I'm Ugly and I'm Proud!

Anyone remember that line from Spongebob? Or am I the only one that was childish enough to watch it? For this last blog post, I wish to write something so simple to us, yet it's just as foreign. Being content with yourself. I've learned this past week, and really this past semester, that I am not ideal. I'm not even close to where I thought I was (self-detrimental humor sucks sometimes). I've understood that I'm not perfect for as long as I can remember, but I'm starting to know that I'm not perfect. And to be honest, some of that may be on BYU...

We are told by Paul himself that we can have all that the Father has; we are joint heirs with Christ. I remember this quote from Elder Christofferson, and I'm paraphrasing, "Humility is not the same thing as humiliation." Of course we want to cement who we are, as we are always told here at every BYU devotional, every Sunday, and even in our classes. I remember sacrament meeting a few weeks ago, someone said that if we are commanded to love our neighbor as ourself, and we treat everyone with kindness, why don't we treat ourselves like we treat them?

Hence the blog title, I believe in traditional, morals, the whole nine yards. Tradition is how people find themselves, and how they start to know who they are. One talk I heard by Jack Christensen said "you think you know him [Christ], but you don't". It's okay to not know something. Just because we may know something or everything, it doesn't make us right. That was one insight I had this week.

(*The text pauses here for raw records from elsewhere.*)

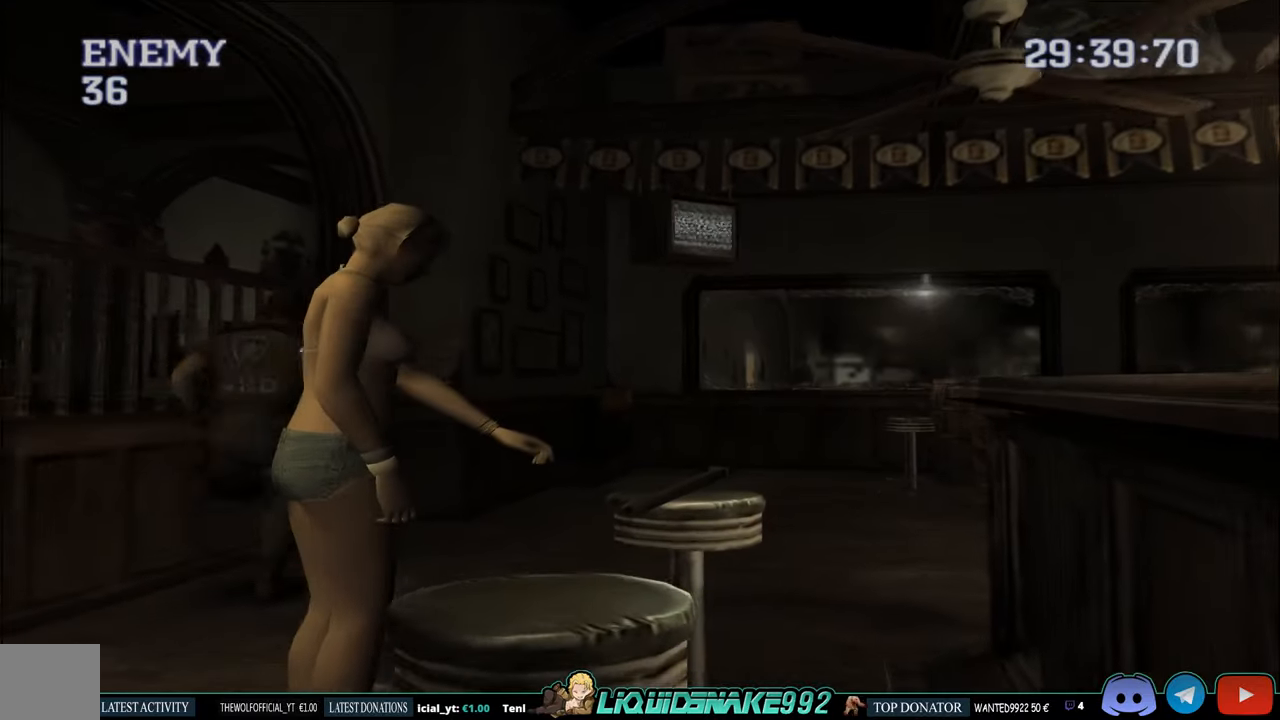
{"buttons": ["CIRCLE", "DPAD_LEFT"], "left_stick": "center", "right_stick": "center", "events": [[16, "DPAD_LEFT", "down"], [33, "DPAD_UP", "up"]]}
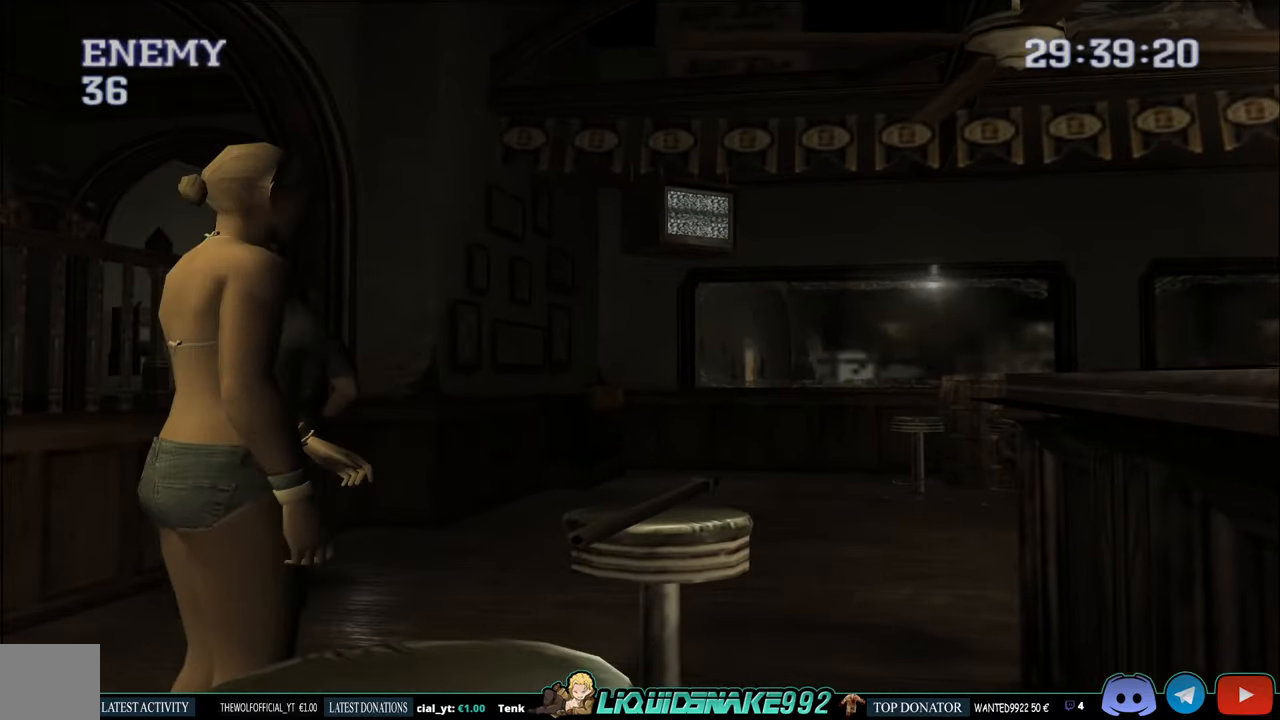
{"buttons": ["CIRCLE", "DPAD_UP", "DPAD_LEFT"], "left_stick": "center", "right_stick": "center", "events": [[366, "DPAD_UP", "down"]]}
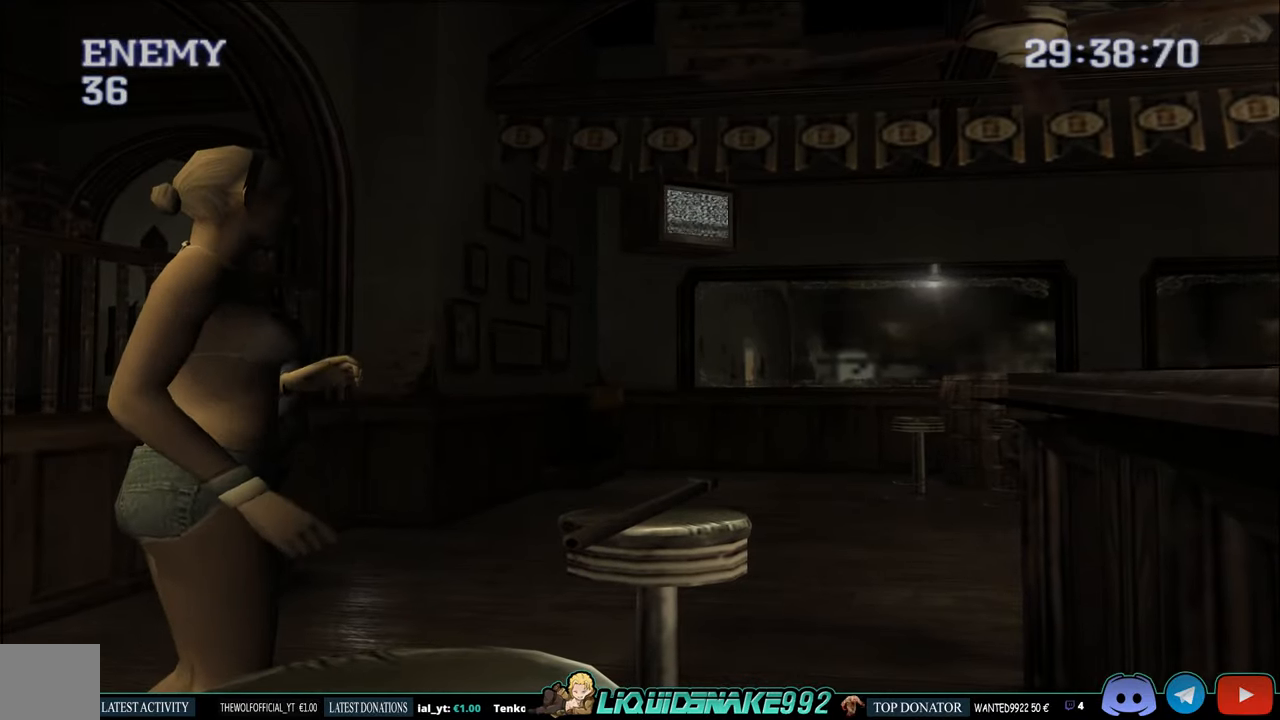
{"buttons": ["CIRCLE", "DPAD_UP"], "left_stick": "center", "right_stick": "center", "events": [[500, "DPAD_LEFT", "up"]]}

Here are a few of my other recent realizations:

1. History does not repeat itself. People serving their beliefs and desired outcomes repeat what people in history have shown us will fail.

2. It's easier to destroy something than to create it. Mankind thinks we progress by finding something to knock down or destroy.

3. From NCIS: "Always let the suspect draw his own conclusions"

Peace. I'm out.

P.S. Don't be me and procrastinate this last MCOM assignment. All-nighter!